Jul 30, 2011

New York New York: Adolescent Medicine

I'm telling you something very personal - I had a horrible time as an adolescent. What typical adolescents do I missed all, except the endless tuition classes, science projects, and striving for As in school. I was a total alien during sports, hanging out at the cool spots, and relationships. Somehow when I saw Adolescent Medicine is being offered, I wanted in. Images of a friendly doctor talking to the vain teenager about issues too embarrassed for parents and too personal for friends conjured in my mind. Somehow I wished I had one of those doctors back then.
I'm well pass adolescence now. But my blank experience didn't help when it comes to talking to American adolescence who seem to have everything in the world.
Dr. Chang and Dr. Ipp are like twin sisters managing the adolescent medicine program at NewYork-Presbyterian. They were chatty, fun, and just the sort of person I would pour my secrets to if I were an adolescent. Dr. Chang also manages a special service program on Monday afternoons which sees children from problematic families. I am humbled by the amount of patience and confidentiality she gave her patients, and the generosity she showed me by showering me with details and reading materials.


As for American adolescents, my experience with them are far away from Hollywood stereotypes of arrogance or self-bloated possessive personality. Many of them are even shy and, like Asian teenagers, blush and turn wood when we talked about sex or illicit drugs.
Teenagers here enjoy a lot of confidentiality - physicians are not allowed to disclose information even to their parents without permission provided under special circumstances. The difference in culture, attitude towards casual encounters and school are all new to me. While I read up night after night on contraception and minor's rights, I went to an eating disorder ward at Westchester, New York, and was surprised by how open-minded families are toward their child with psychiatric disease - Mum and Dad were readily talking about how the perfectionist daughter grew obsessive with calories and their future plans and confidence that everything would turn out fine. It tears me to see ill adolescents, but the family and hospital staff support here is overwhelming.
Both Dr. Ipp and Dr. Chang are very accommodating towards medical students. Dr.
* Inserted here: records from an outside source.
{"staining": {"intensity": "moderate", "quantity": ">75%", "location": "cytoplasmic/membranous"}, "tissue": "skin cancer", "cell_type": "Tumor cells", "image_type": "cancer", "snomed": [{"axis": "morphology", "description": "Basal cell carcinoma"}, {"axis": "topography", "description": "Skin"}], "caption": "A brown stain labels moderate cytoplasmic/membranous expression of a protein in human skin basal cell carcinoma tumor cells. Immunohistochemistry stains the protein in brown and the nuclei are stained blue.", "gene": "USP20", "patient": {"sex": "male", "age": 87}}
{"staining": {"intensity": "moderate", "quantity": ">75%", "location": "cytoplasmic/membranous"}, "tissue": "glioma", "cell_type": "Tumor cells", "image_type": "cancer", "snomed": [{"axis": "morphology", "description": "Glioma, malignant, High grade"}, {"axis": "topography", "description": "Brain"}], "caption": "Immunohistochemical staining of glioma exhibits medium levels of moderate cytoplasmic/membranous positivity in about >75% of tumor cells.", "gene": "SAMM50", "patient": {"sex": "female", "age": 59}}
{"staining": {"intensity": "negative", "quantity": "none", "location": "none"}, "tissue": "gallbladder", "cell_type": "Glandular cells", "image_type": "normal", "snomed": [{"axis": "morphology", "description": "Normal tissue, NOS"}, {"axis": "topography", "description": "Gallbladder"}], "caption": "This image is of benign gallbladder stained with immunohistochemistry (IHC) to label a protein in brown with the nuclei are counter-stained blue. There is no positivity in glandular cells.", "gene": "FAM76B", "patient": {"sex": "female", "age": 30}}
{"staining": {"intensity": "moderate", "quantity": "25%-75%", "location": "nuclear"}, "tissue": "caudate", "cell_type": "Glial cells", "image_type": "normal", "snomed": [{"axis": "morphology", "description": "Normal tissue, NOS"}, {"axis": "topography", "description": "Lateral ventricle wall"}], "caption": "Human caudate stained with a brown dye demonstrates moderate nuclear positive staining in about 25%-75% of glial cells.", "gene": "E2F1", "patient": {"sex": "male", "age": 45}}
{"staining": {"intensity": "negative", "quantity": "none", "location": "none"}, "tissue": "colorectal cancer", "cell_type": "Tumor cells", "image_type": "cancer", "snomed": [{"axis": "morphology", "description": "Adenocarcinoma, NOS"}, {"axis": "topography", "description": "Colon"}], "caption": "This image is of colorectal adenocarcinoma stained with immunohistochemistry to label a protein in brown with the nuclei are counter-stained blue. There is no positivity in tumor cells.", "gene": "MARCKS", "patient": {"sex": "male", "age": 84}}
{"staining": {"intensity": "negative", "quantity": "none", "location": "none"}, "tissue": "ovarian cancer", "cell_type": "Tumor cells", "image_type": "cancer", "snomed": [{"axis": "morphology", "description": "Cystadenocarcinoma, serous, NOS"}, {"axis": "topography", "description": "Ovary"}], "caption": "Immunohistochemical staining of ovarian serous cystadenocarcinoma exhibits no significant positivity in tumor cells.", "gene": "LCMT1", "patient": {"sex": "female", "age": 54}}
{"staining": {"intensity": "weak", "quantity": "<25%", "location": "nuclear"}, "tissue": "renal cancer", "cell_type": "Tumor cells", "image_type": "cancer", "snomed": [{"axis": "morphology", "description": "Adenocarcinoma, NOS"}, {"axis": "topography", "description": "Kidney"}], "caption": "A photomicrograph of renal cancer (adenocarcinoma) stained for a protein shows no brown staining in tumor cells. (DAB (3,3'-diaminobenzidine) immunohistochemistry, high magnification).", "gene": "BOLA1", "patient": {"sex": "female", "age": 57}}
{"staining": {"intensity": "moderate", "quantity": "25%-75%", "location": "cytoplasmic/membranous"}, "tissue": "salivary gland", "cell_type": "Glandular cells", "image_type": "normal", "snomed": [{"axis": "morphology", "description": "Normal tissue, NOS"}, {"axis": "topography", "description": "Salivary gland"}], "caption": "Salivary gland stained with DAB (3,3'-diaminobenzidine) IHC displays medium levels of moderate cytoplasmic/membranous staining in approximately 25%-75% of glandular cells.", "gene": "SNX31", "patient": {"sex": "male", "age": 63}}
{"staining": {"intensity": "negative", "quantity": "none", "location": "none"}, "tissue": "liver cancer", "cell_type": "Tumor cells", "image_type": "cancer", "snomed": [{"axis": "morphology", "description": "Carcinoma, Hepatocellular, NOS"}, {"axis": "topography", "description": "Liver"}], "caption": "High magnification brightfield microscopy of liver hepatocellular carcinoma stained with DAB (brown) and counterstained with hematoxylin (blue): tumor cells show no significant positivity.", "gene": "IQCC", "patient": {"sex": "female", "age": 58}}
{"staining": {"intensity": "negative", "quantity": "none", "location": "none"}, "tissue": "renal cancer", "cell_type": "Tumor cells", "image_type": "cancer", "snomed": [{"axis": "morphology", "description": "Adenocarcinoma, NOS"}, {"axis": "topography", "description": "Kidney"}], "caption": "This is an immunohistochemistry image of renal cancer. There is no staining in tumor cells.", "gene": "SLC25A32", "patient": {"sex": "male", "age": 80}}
Chang never failed to praise anyone for their littlest effort, with "exactly!" and "excellent!" all the time; Dr. Ipp thanked us after each session and always provided feedback and motherly advice. Both to me were like older sisters in medicine which set the benchmark of how I will treat my students in future (that is, if I manage to graduate).
I'm at the end of my clerkship at NewYork-Presbyterian Hospital. The one month seemed as surreal as first stepping on American soil. Hospital environment is so familiar yet different - the morning reports, noon conference, friendly residents and medical students, attendings I shall all miss dearly. Most of all, I shall miss the multicultural, often unpredictable, but always interesting patients. Spending more time with patients and being thorough and dedicated toward their care is my goal after this elective. We might not have the American environment for training physicians, but care and attitude towards patients we can achieve.